Starting with the line that has "camera: 45 degrees right, 0 degrees up" and finishing with the line that has "none -> cardboard box [175,438,318,608]", set down each line below exactly. Pictures are not copied.

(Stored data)
#####

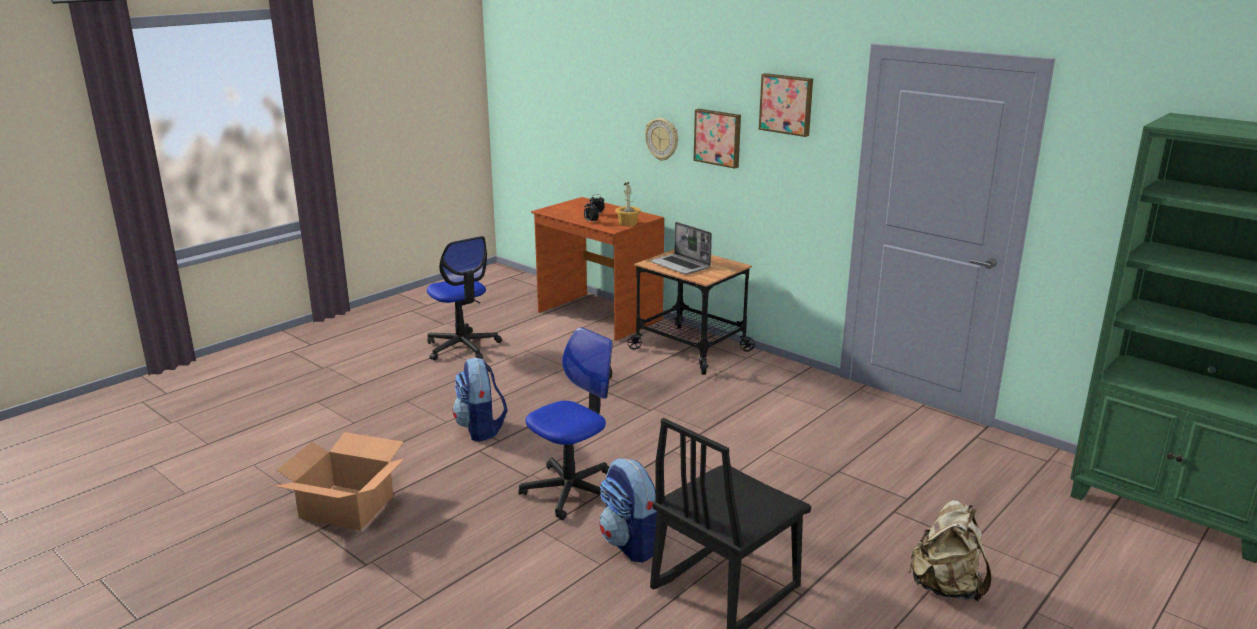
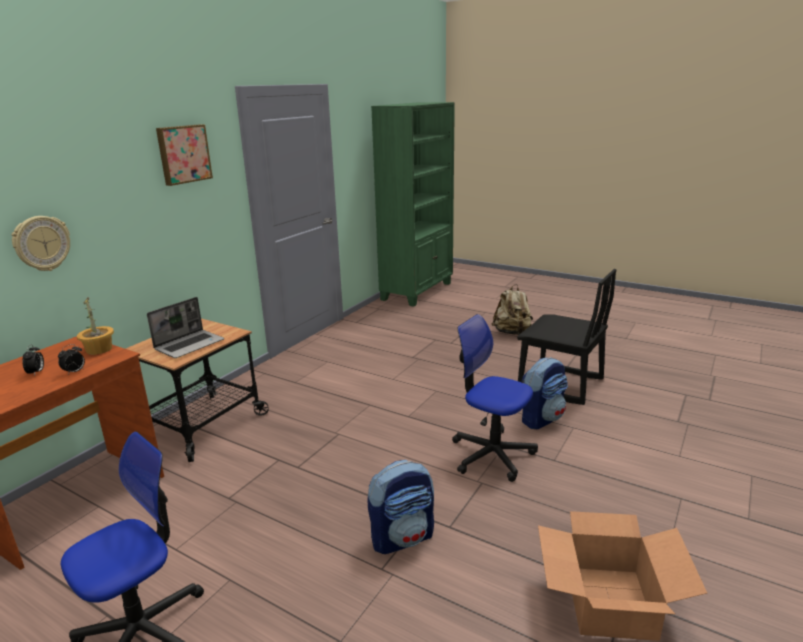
camera: 100 degrees left, 0 degrees up
picture [694,109,741,169] -> none

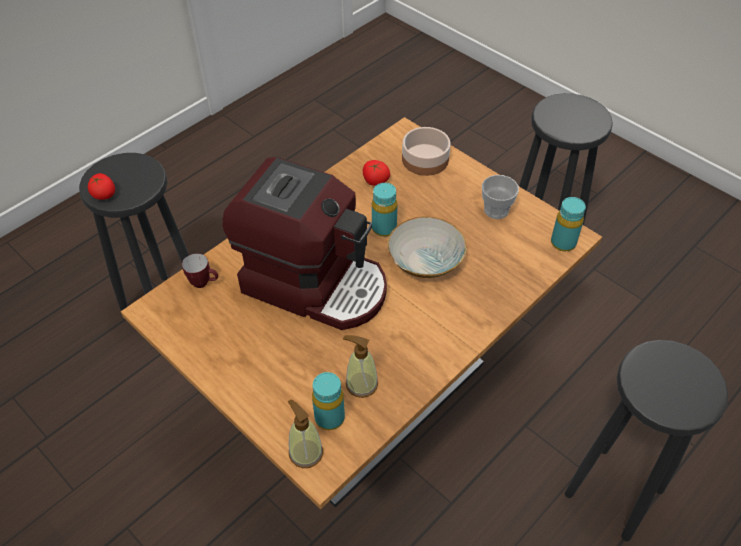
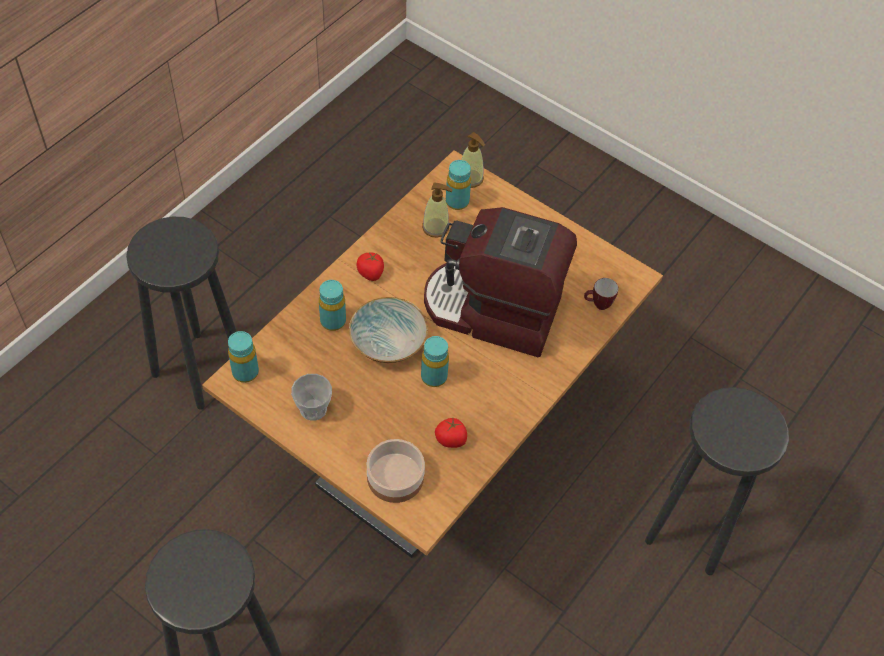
camera: 170 degrees right, 5 degrees up
tomato [88,173,115,200] -> tomato moved to [357,252,384,281]
none -> turquoise bottle [319,280,346,331]

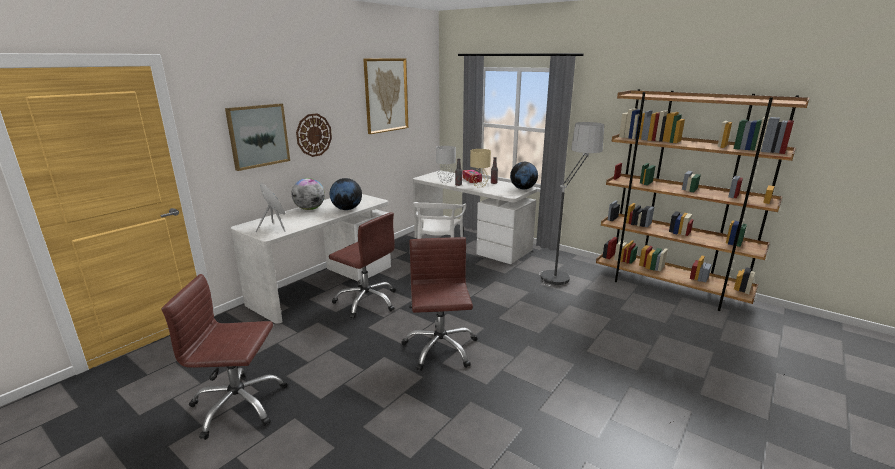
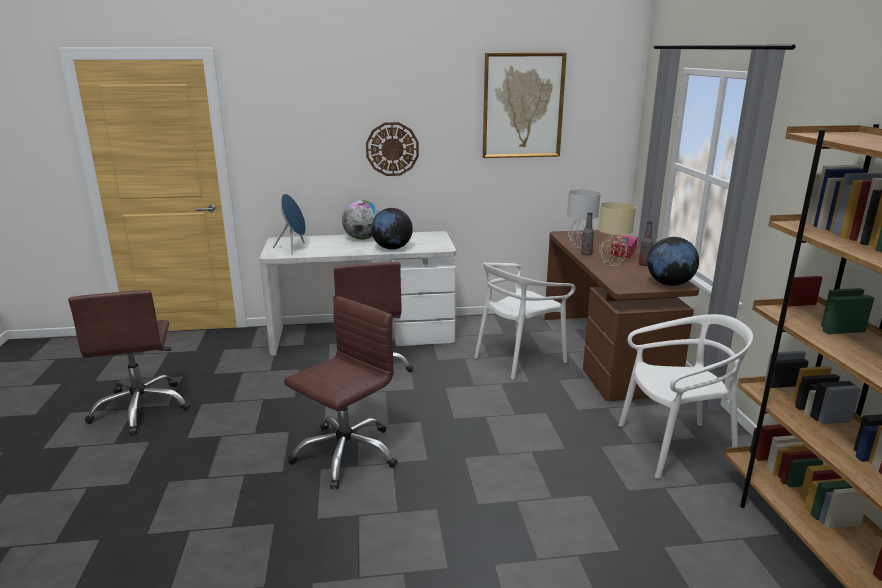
camera: 45 degrees right, 0 degrees up
brown office chair [162,274,288,440] -> brown office chair turned 150 degrees counterclockwise [68,290,191,435]
picture [225,103,290,171] -> none
white desk [413,171,537,264] -> brown desk [544,230,699,401]
floor lamp [539,122,604,286] -> white chair [619,314,753,479]

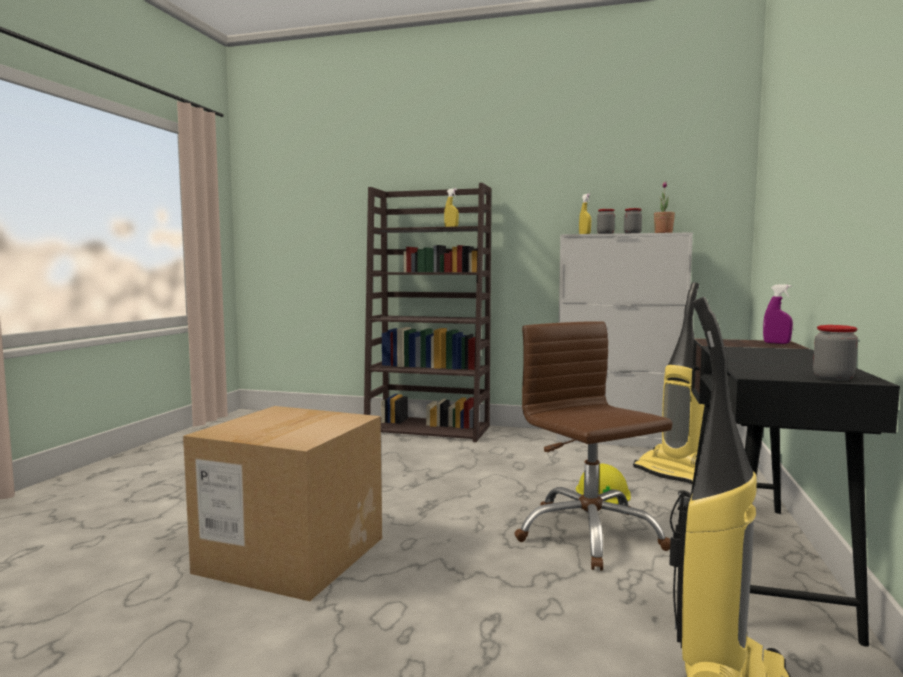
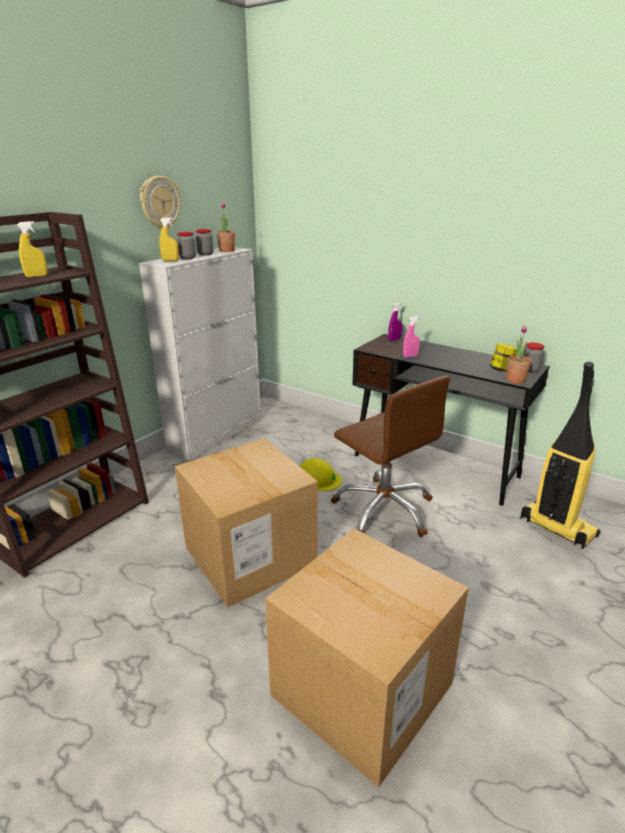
camera: 70 degrees left, 20 degrees up
brown office chair [514,321,672,570] -> brown office chair turned 120 degrees counterclockwise [331,376,450,537]
vacuum cleaner [633,282,705,484] -> none
none -> wall clock [140,176,181,229]
none -> cardboard box [175,438,318,608]
none -> pink spray bottle [403,316,420,358]
none -> jar [490,343,517,372]
none -> potted plant [506,326,531,384]

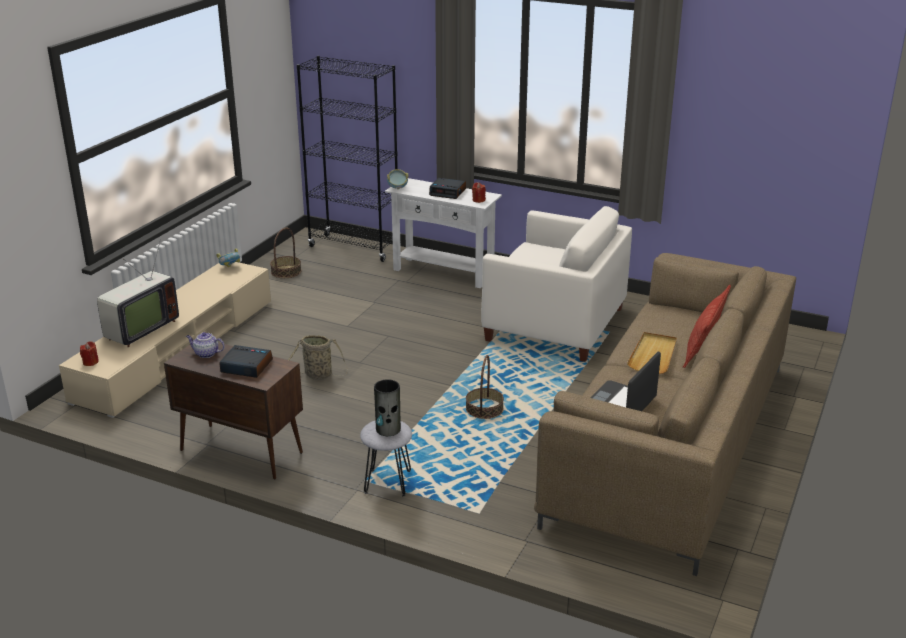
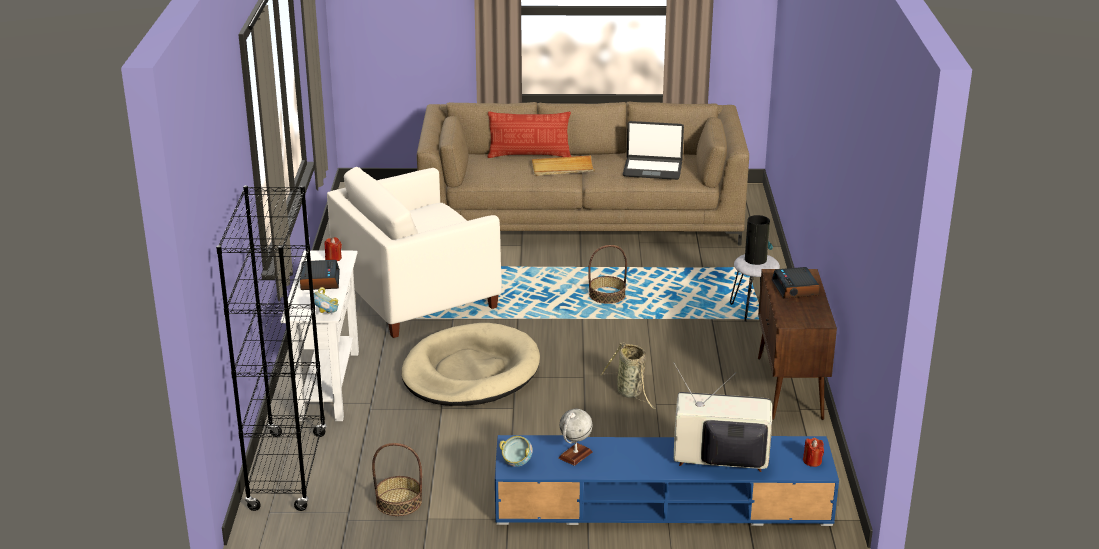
camera: 115 degrees left, 0 degrees up
beige tv stand [59,262,271,418] -> blue tv stand [495,435,839,526]
teapot [186,332,225,358] -> none
white armchair [481,206,632,362] -> white armchair turned 120 degrees counterclockwise [327,167,502,338]
none -> beige dog bed [401,323,540,406]
none -> globe [558,409,593,466]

#####

TASK SOLUTION:
camera: 45 degrees right, 0 degrees up
brown office chair [162,274,288,440] -> brown office chair turned 150 degrees counterclockwise [68,290,191,435]
picture [225,103,290,171] -> none
white desk [413,171,537,264] -> brown desk [544,230,699,401]
floor lamp [539,122,604,286] -> white chair [619,314,753,479]

camera: 70 degrees left, 20 degrees up
brown office chair [514,321,672,570] -> brown office chair turned 120 degrees counterclockwise [331,376,450,537]
vacuum cleaner [633,282,705,484] -> none
none -> wall clock [140,176,181,229]
none -> cardboard box [175,438,318,608]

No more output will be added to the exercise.